The killings are fuelling outrage among people who blame anti-Muslim rhetoric for hate crimes.

A Muslim advocacy organisation pressed authorities to investigate possible religious bias and many posted social media updates with the hashtags MuslimLivesMatter and CallItTerrorism.

About 2,000 people attended a candlelight vigil for the victims in the heart of the University of North Carolina's campus last night.

"We understand the concerns about the possibility that this was hate-motivated, and we will exhaust every lead to determine if that is the case," Chapel Hill police chief Chris Blue said.

Chapel Hill police asked the FBI for help in the probe and Ripley Rand, the US attorney for the Middle District of North Carolina, said his office was monitoring the investigation. But he added that the crime "appears at this point to have been an isolated incident".

Mr Barakat and Ms Mohammad were newlyweds who helped the homeless and raised funds to help Syrian refugees in Turkey.

They met while running the Muslim Student Association at North Carolina State before he began pursuing an advanced degree in dentistry at the University of North Carolina at Chapel Hill.

Ms Mohammad planned to join her husband at dentistry school in the autumn.

Ms Abu-Salha was visiting them from Raleigh, where she was studying design at North Carolina State University.

Imad Ahmad, who lived in the condominium where his friends were killed until Mr Barakat and Ms Mohammed were married in December, said Hicks complained about once a month that the two men were parking in a visitor's space as well as their assigned spot.

"He would come over to the door. Knock on the door and then have a gun on his hip, saying, 'You guys need to not park here'," said Mr Ahmad, a graduate student in chemistry at UNC-Chapel Hill.

"He did it again after they got married."

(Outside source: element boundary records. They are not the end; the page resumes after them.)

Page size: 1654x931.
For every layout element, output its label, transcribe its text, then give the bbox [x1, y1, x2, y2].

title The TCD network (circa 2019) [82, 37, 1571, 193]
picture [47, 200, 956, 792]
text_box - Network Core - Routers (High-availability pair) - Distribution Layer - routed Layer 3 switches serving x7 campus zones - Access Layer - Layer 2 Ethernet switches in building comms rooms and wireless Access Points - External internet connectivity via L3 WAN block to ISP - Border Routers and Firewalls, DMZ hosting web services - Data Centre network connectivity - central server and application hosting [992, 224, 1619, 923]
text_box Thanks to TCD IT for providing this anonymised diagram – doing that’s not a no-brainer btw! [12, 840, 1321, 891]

Both Hicks and his neighbours complained to the property managers, who apparently did not intervene. "They told us to call the police if the guy came and harassed us again," Mr Ahmad said.

A probable cause hearing is scheduled for March 4. Police said Hicks was co-operating.

Mr Abu-Salha said Yusor wore a Muslim headscarf and told her family a week ago that she had "a hateful neighbour".

"Honest to God, she said, 'He hates us for what we are and how we look'," he told The News & Observer of Raleigh.

Muslim Advocates, a civil rights organisation based in California, urged US attorney general Eric Holder to open a government inquiry into the killings.

"We cannot ignore the environment in which this incident took place," said Madihha Ahussain, of the group.